Haze formation on the patterned metal surface of reticles is a known problem for IC manufacturers that can impact device yield and increase operational costs due to the need for more frequent cleaning of the reticles. Storage of reticles in an ultraclean environment can reduce haze formation and reduce operational costs.
We examined the contamination levels of a new type of reticle stocker that stores reticles in microenvironments which are continuously purged with extreme clean dry air (XCDA). Each microenvironment consists of twelve vertically stacked reticle storage slots which can be opened at any slot. The design of the microenvironment includes an XCDA supply that provides a homogeneous horizontal flow of XCDA between the reticles.
Figure 1. Reduction of contamination levels inside the storage microenvironment as a function of XCDA flow rate.

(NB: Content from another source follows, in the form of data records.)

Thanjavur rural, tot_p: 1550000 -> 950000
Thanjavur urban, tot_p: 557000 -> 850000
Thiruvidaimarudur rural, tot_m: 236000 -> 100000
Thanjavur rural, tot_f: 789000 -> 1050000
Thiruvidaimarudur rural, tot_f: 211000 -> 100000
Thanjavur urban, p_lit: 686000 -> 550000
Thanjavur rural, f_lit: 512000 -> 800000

As shown in Fig. 1, continuous XCDA purge reduces the contaminant levels inside the microenvironment. The amount of reduction depends on the XCDA purge flow rate and the chemical species. Volatile organic substances can be reduced by more than two orders of magnitude. Humidity is reduced less because the plastic material of the storage microenvironment incorporates water in its matrix and can release moisture to the extremely dry atmosphere. Chemical filters applied to mini- or microenvironments typically reduce the contaminant levels only by 95-99% and do not reduce the humidity.
To pick and place reticles, the reticle storage microenvironment must be opened. The transient contaminant levels inside the empty microenvironment show an increase at the moment when the microenvironment is opened. Under the given conditions, the microenvironment returns to equilibrium levels with a time constant of 105 seconds (see Fig. 2). Similar dynamic response was measured for IPA and acetone.
Figure 2. Transient humidity when the storage microenvironment was opened for reticle handling.
The impact of handling on reticles stored inside the microenvironment was found to depend on several factors. When the microenvironment is filled with reticles, the horizontal XCDA flow purges a smaller volume of air and therefore re-establishes the equilibrium condition more quickly than in an empty microenvironment. The recovery time constant of a filled microenvironment was measured as only 20 seconds compared with 105 seconds for an empty microenvironment. Reticles below and above the opened slot were found to act as "shield" for the rest of the microenvironment and reduce the impact of opening the microenvironment. Moreover, the impact depends on the distance between the storage position and the opened slot: the larger the distance the smaller the impact. The last two factors
reduced the peak value in the transient humidity measurements to one third when the microenvironment was opened 5 slots away from the storage slot.
GLOBALFOUNDRIES Fab 1 used the results of these studies to optimize the parameter settings for its reticle storage. The reticles are stored in microenvironments which utilize extremely low contaminant levels. Based on the current utilization profile of the reticle stocker, the storage microenvironments are opened for approximately 0.01% of the time the reticles are stored in the stocker. Even in the short opening times the contamination levels do not exceed the ITRS requirements for reticle storage (see ITRS 2011, YE3 limits for reticle pod interior, supporting ≤ 28 nm technology nodes).